DATA FOR REVIEW: Begin
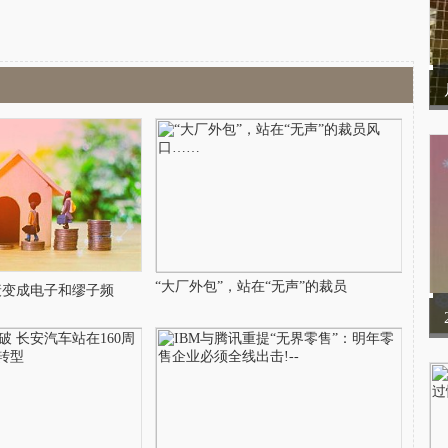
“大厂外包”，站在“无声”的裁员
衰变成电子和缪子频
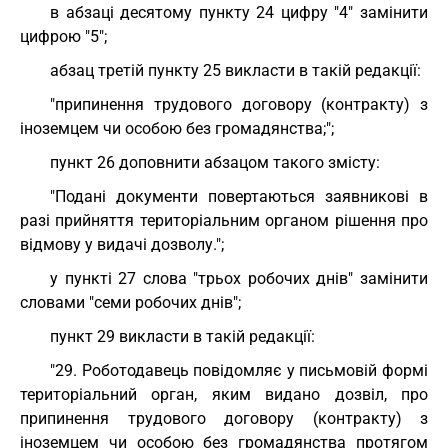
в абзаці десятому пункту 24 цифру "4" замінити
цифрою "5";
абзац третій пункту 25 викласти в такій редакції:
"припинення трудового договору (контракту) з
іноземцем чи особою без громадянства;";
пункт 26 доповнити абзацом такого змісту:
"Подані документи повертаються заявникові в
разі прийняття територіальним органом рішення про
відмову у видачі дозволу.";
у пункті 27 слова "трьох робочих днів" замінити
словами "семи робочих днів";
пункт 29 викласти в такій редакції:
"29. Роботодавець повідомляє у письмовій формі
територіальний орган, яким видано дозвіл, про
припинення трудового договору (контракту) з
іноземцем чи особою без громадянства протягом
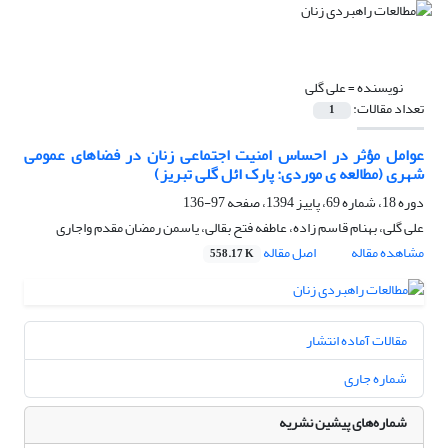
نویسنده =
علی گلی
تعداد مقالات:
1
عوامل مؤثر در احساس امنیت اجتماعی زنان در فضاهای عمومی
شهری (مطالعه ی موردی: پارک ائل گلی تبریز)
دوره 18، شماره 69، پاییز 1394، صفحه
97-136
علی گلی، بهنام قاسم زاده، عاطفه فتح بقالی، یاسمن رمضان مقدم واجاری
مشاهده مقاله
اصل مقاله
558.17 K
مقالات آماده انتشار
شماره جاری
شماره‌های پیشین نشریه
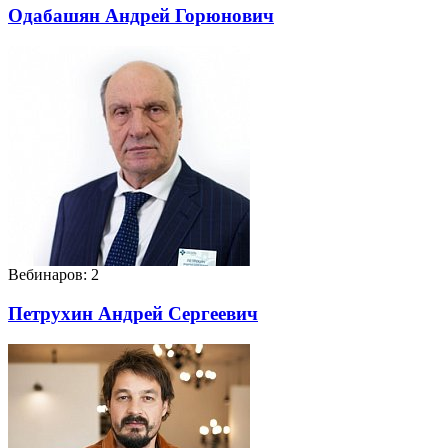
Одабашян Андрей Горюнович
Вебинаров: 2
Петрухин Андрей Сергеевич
DATA FOR REVIEW: End
TASK DETAILS — Without any pictures, please reproduce the full set of entries.

FINAL ANSWER —
“大厂外包”，站在“无声”的裁员
衰变成电子和缪子频
в абзаці десятому пункту 24 цифру "4" замінити
цифрою "5";
абзац третій пункту 25 викласти в такій редакції:
"припинення трудового договору (контракту) з
іноземцем чи особою без громадянства;";
пункт 26 доповнити абзацом такого змісту:
"Подані документи повертаються заявникові в
разі прийняття територіальним органом рішення про
відмову у видачі дозволу.";
у пункті 27 слова "трьох робочих днів" замінити
словами "семи робочих днів";
пункт 29 викласти в такій редакції:
"29. Роботодавець повідомляє у письмовій формі
територіальний орган, яким видано дозвіл, про
припинення трудового договору (контракту) з
іноземцем чи особою без громадянства протягом
نویسنده =
علی گلی
تعداد مقالات:
1
عوامل مؤثر در احساس امنیت اجتماعی زنان در فضاهای عمومی
شهری (مطالعه ی موردی: پارک ائل گلی تبریز)
دوره 18، شماره 69، پاییز 1394، صفحه
97-136
علی گلی، بهنام قاسم زاده، عاطفه فتح بقالی، یاسمن رمضان مقدم واجاری
مشاهده مقاله
اصل مقاله
558.17 K
مقالات آماده انتشار
شماره جاری
شماره‌های پیشین نشریه
Одабашян Андрей Горюнович
Вебинаров: 2
Петрухин Андрей Сергеевич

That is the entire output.